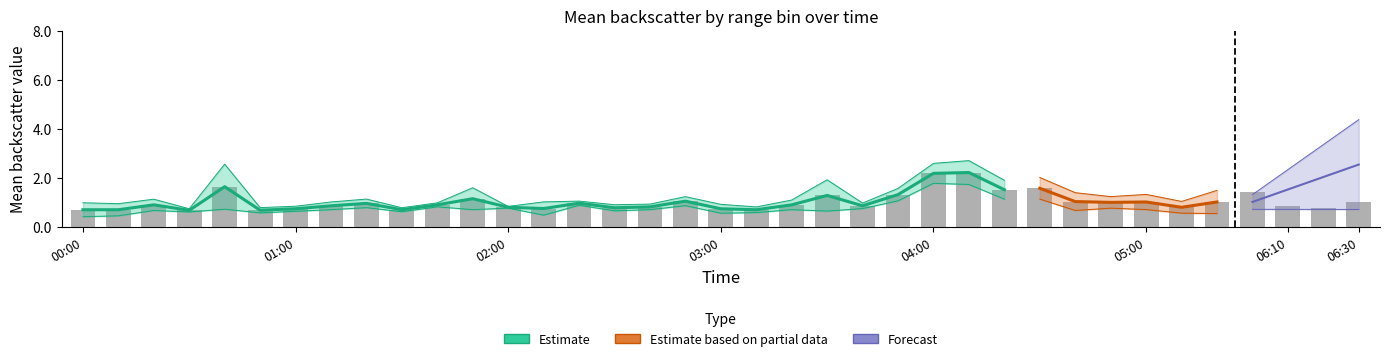

What is the total value across all series at 2014/04/07 06:20?

2.8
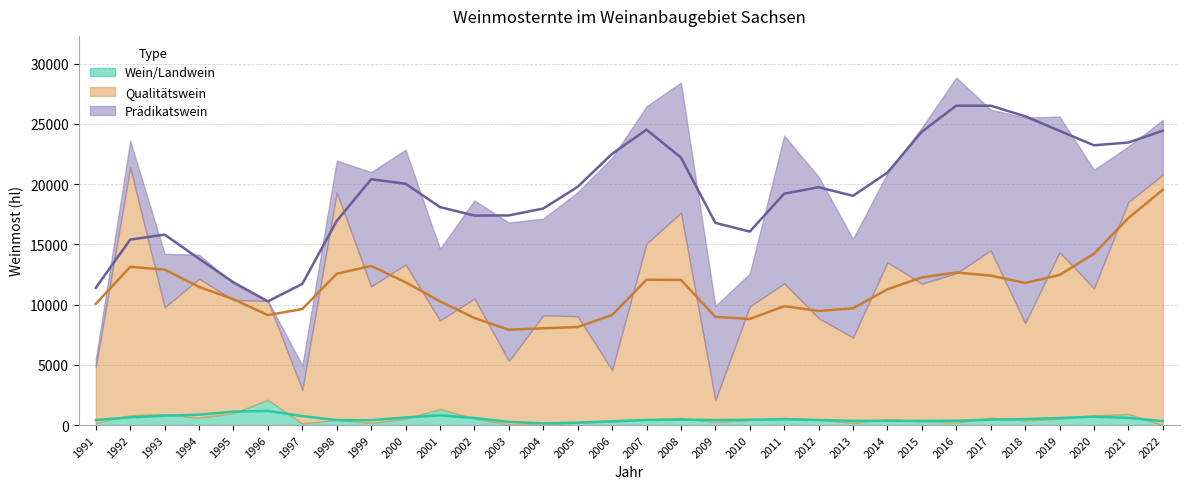

Between 2016 and 2020, which series saw the biggest shift?

Prädikatswein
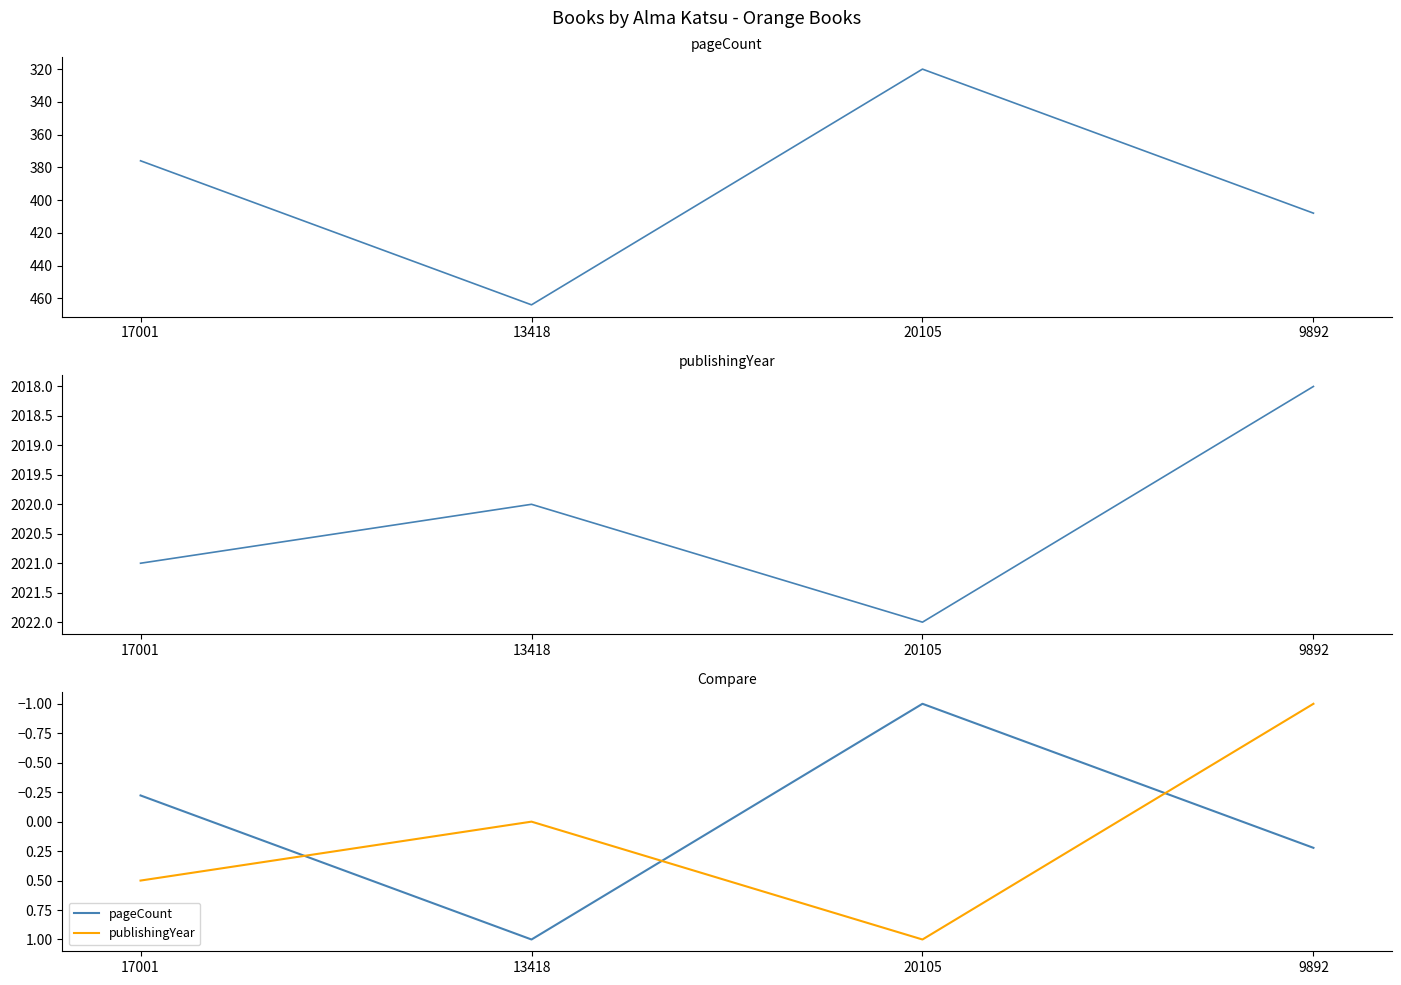

Which series has the largest range (max minus min)?

pageCount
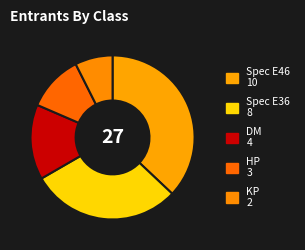

Does any single category account for the majority?

No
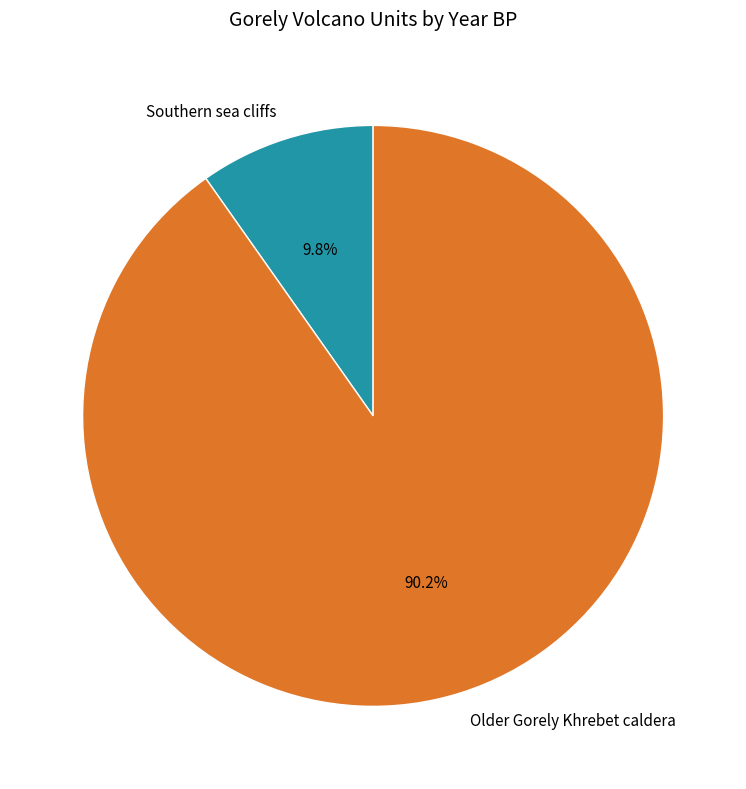

To the nearest percent, what percentage of the pie is Southern sea cliffs?

10%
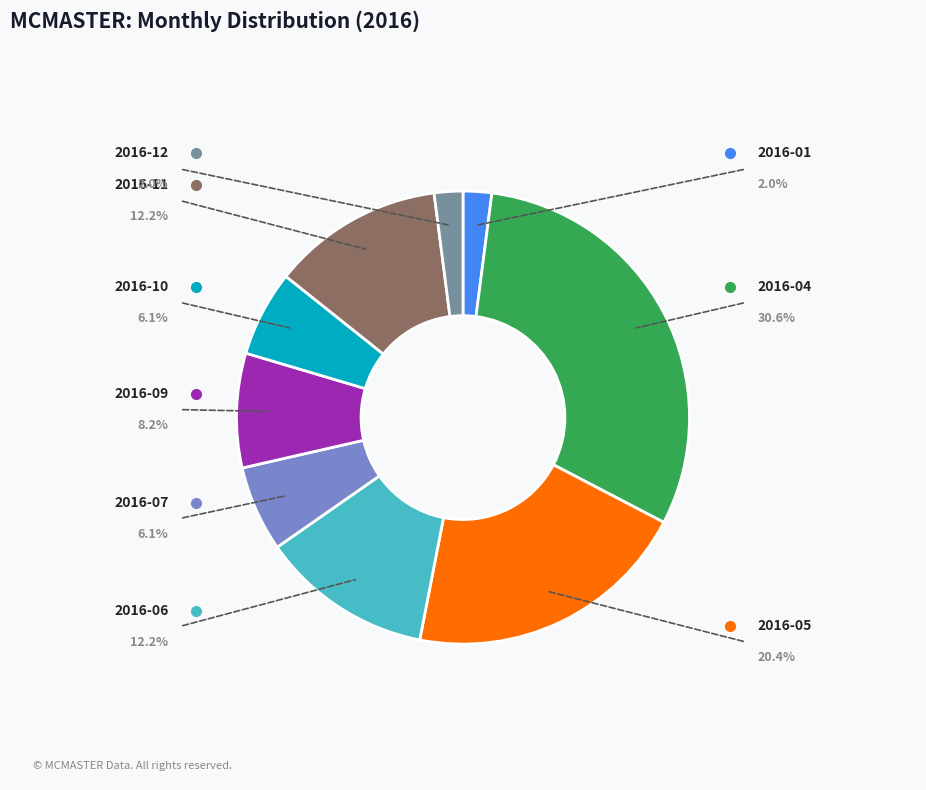

Does any single category account for the majority?

No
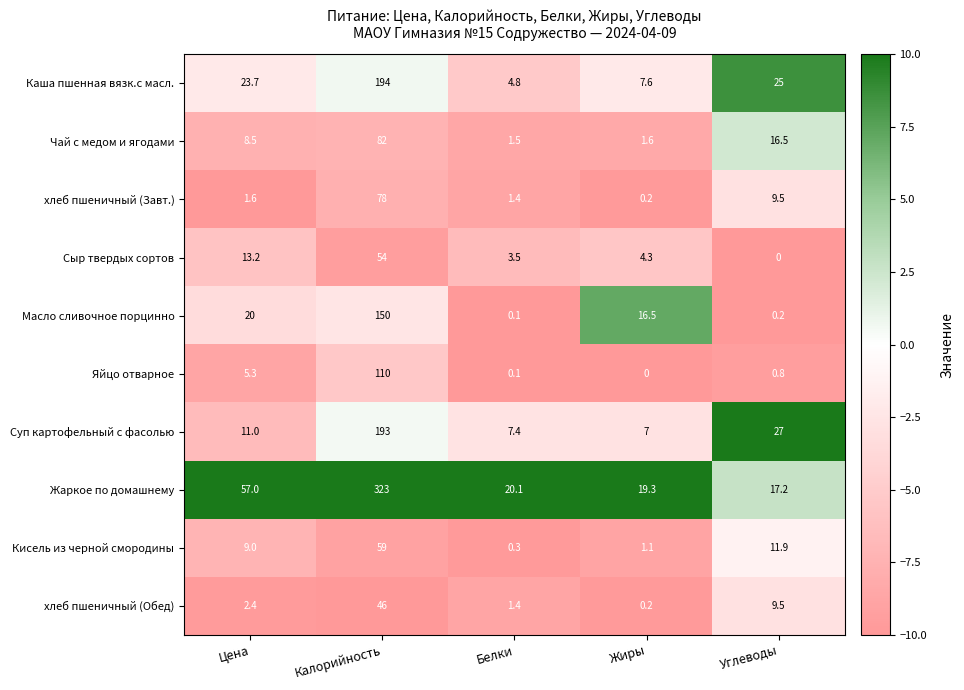

Rank the series by their maximum value, from lowest to highest.

хлеб пшеничный (Обед), Сыр твердых сортов, Кисель из черной смородины, хлеб пшеничный (Завт.), Чай с медом и ягодами, Яйцо отварное, Масло сливочное порцинно, Суп картофельный с фасолью, Каша пшенная вязк.с масл., Жаркое по домашнему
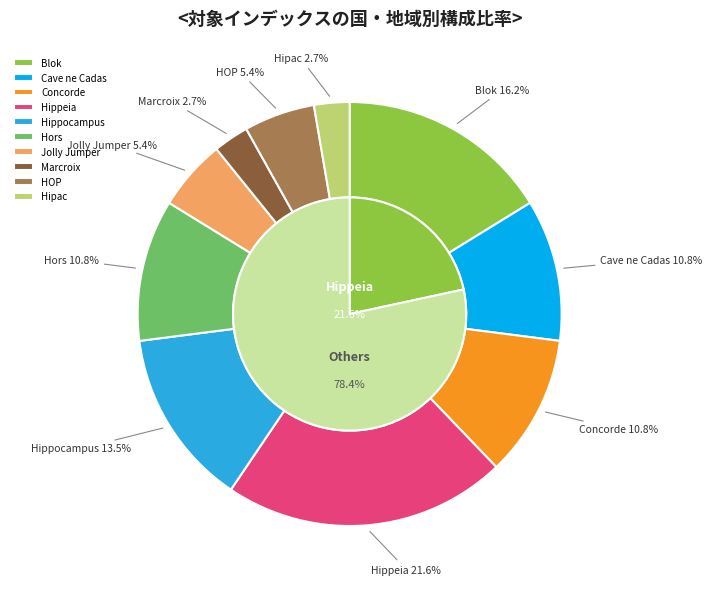

What is the ratio of the value at Concorde to the value at Marcroix?

4.0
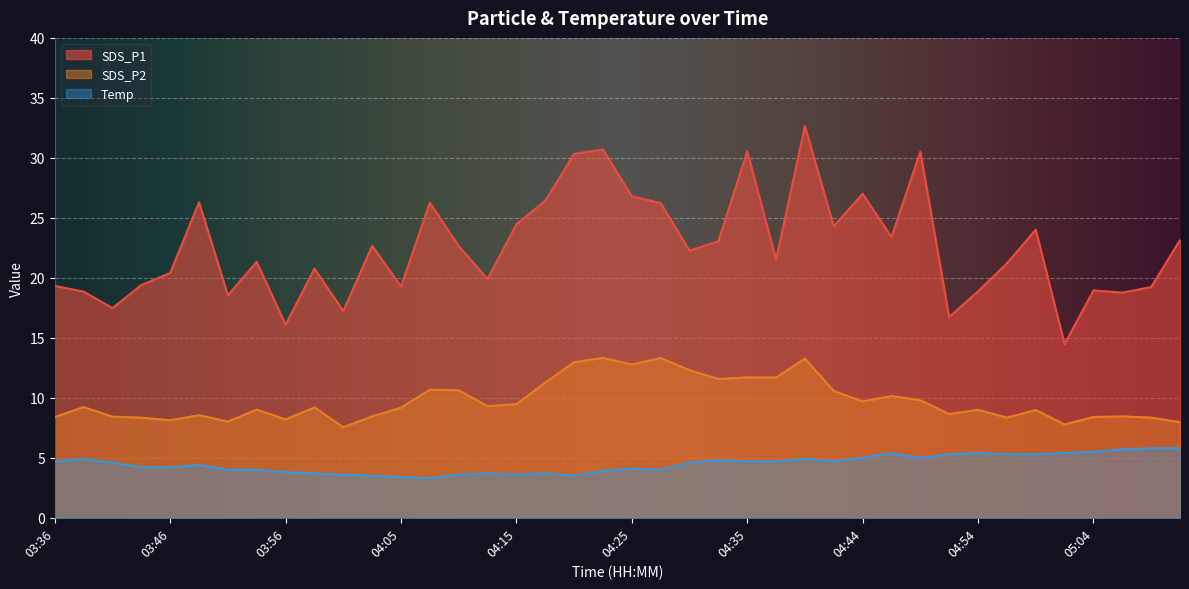

List the series in order of their overall mean, lowest first.

Temp, SDS_P2, SDS_P1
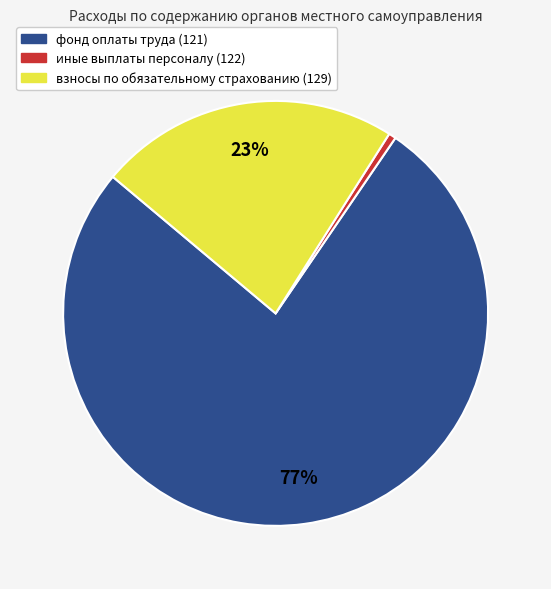

To the nearest percent, what is the difference between the взносы по обязательному страхованию (129) and иные выплаты персоналу (122) slice percentages?

22%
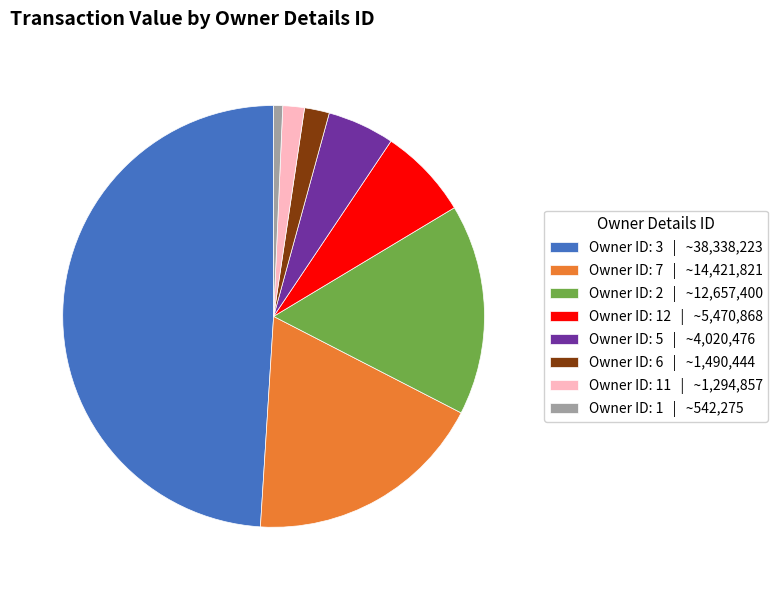

Is Owner ID: 5 | ~4,020,476 the majority of the pie?

No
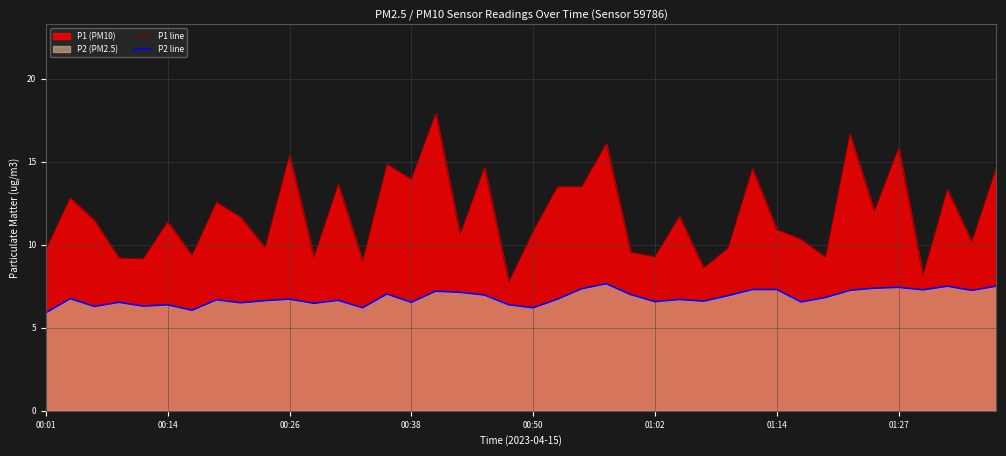

What is the minimum value for P2 line?

5.9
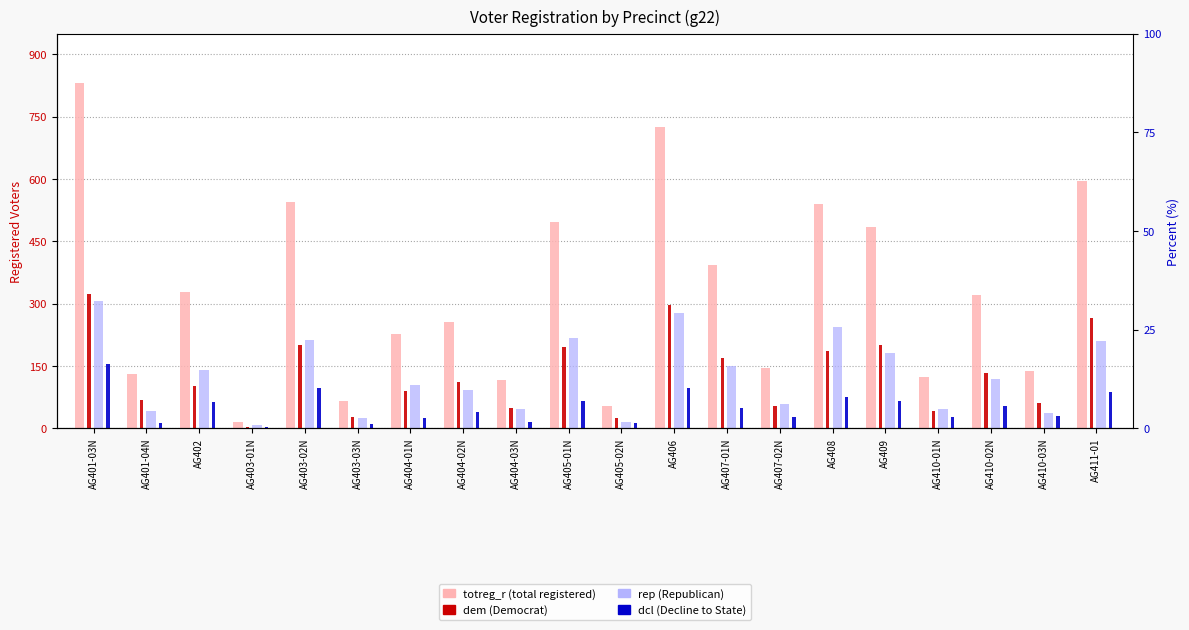

What is the label of the 12th bar from the left?

AG406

....

> [TASK] Can you rewrite the lines above, replacing "majority" with "largest share" everywhere and keeping everything else the same? Leave the pictures out.

> [EXERCISE RESULT]
What is the total value across all series at 2014/04/07 06:20?

2.8

Between 2016 and 2020, which series saw the biggest shift?

Prädikatswein

Which series has the largest range (max minus min)?

pageCount

Does any single category account for the largest share?

No

To the nearest percent, what percentage of the pie is Southern sea cliffs?

10%

Does any single category account for the largest share?

No

Rank the series by their maximum value, from lowest to highest.

хлеб пшеничный (Обед), Сыр твердых сортов, Кисель из черной смородины, хлеб пшеничный (Завт.), Чай с медом и ягодами, Яйцо отварное, Масло сливочное порцинно, Суп картофельный с фасолью, Каша пшенная вязк.с масл., Жаркое по домашнему

What is the ratio of the value at Concorde to the value at Marcroix?

4.0

List the series in order of their overall mean, lowest first.

Temp, SDS_P2, SDS_P1

To the nearest percent, what is the difference between the взносы по обязательному страхованию (129) and иные выплаты персоналу (122) slice percentages?

22%

Is Owner ID: 5 | ~4,020,476 the largest share of the pie?

No

What is the minimum value for P2 line?

5.9

What is the label of the 12th bar from the left?

AG406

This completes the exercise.